| Task directions |
Could you copy, exactly as written, every line from the first line of the records through the one containing "nose: (377, 288)"?

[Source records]
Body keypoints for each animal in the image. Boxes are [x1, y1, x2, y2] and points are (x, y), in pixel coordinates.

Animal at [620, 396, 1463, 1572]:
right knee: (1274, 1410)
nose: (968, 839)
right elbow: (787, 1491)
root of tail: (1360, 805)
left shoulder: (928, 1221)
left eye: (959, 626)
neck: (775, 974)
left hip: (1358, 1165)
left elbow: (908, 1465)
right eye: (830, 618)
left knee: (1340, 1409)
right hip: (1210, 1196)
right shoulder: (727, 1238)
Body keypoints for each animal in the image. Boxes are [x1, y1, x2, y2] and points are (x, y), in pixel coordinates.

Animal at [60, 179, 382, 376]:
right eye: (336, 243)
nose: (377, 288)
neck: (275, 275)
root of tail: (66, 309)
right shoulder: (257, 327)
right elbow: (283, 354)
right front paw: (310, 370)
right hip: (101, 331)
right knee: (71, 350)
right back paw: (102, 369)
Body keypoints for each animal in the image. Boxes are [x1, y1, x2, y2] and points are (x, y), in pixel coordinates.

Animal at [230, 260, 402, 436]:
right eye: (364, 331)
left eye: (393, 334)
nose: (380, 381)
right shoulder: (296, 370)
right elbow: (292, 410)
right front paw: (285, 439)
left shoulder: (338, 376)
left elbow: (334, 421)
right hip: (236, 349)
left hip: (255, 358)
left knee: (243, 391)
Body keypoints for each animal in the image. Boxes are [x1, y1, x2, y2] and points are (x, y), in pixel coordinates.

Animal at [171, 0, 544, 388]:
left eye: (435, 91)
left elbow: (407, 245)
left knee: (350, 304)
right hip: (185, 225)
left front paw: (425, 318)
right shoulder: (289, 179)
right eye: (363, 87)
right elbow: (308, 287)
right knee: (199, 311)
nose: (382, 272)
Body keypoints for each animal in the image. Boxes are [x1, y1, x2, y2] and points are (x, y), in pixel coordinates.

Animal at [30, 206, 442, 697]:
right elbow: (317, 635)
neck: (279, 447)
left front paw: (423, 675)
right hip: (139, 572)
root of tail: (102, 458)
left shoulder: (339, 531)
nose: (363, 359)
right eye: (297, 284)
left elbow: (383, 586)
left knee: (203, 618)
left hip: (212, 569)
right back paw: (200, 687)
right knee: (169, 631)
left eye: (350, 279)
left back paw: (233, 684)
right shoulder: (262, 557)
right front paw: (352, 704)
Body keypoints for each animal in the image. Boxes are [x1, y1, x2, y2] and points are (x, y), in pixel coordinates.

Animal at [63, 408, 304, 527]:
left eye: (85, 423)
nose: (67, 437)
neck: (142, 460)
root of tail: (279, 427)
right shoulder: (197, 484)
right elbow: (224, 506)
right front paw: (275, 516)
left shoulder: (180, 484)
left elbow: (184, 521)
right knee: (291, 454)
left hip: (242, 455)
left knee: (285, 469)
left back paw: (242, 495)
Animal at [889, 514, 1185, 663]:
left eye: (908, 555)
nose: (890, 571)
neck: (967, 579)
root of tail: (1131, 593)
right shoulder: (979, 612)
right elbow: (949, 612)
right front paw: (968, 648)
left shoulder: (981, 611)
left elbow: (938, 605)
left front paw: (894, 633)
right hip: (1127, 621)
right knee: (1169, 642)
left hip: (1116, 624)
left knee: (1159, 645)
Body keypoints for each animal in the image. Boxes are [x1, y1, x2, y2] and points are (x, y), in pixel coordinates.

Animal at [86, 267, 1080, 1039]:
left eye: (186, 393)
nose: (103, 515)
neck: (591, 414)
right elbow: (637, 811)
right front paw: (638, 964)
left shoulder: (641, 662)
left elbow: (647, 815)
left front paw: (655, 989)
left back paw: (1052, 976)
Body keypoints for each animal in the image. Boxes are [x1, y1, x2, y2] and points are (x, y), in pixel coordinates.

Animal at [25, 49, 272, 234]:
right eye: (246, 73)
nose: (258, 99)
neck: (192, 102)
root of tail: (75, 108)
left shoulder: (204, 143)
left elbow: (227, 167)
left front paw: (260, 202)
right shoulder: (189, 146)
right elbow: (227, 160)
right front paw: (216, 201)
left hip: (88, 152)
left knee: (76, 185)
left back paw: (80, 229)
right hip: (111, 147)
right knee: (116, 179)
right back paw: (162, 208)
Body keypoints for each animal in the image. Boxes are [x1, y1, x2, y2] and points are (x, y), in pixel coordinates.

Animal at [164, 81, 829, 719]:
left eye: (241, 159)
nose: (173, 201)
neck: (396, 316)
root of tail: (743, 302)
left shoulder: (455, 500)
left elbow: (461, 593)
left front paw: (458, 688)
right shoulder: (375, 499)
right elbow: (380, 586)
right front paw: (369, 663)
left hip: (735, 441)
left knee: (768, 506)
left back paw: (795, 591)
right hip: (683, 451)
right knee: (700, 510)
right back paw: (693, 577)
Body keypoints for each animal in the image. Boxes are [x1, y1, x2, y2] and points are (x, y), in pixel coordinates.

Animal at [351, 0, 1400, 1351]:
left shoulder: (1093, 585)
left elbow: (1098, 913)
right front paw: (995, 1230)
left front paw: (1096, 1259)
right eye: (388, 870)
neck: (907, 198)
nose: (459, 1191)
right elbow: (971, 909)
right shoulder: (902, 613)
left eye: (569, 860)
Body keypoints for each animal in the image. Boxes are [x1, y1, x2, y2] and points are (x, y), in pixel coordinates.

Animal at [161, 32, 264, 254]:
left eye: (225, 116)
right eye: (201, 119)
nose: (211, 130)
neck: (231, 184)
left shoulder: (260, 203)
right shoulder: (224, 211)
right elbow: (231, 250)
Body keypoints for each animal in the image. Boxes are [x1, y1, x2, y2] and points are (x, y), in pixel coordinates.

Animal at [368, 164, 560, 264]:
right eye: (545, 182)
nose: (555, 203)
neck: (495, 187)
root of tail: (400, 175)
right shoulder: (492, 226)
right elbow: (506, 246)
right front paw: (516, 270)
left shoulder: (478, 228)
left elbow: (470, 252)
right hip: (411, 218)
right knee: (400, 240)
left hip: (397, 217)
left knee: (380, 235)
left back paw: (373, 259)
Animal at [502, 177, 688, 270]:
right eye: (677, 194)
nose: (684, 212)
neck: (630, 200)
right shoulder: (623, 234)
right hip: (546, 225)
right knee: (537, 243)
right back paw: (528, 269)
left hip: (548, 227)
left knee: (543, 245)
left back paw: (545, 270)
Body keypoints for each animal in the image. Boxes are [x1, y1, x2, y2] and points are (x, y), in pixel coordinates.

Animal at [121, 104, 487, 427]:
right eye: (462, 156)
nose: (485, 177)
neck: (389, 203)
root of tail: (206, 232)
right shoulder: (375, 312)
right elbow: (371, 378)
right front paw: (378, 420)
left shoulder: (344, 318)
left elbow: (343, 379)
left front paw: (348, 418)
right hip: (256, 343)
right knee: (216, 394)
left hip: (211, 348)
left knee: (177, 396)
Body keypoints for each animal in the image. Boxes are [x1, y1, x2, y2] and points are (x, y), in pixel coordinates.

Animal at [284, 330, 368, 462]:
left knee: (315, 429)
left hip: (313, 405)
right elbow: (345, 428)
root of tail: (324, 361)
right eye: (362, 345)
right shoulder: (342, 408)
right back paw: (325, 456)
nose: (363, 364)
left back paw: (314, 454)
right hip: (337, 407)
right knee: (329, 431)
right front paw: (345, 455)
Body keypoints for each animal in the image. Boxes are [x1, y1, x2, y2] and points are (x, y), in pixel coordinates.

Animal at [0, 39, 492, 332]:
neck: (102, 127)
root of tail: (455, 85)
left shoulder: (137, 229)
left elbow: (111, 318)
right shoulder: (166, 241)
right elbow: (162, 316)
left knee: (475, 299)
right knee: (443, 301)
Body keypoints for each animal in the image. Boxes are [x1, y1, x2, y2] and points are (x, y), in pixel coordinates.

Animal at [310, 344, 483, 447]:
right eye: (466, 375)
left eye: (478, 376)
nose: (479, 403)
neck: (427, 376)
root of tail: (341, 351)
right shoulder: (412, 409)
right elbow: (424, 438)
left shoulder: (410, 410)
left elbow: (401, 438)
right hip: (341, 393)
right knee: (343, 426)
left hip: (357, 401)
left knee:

| Answer to the exercise |
Body keypoints for each animal in the image. Boxes are [x1, y1, x2, y2] and points are (x, y), in pixel coordinates.

Animal at [620, 396, 1463, 1572]:
right knee: (1274, 1410)
nose: (968, 839)
right elbow: (787, 1491)
root of tail: (1360, 805)
left shoulder: (928, 1221)
left eye: (959, 626)
neck: (775, 974)
left hip: (1358, 1165)
left elbow: (908, 1465)
right eye: (830, 618)
left knee: (1340, 1409)
right hip: (1210, 1196)
right shoulder: (727, 1238)
Body keypoints for each animal in the image. Boxes are [x1, y1, x2, y2] and points are (x, y), in pixel coordinates.

Animal at [60, 179, 382, 376]:
right eye: (336, 243)
nose: (377, 288)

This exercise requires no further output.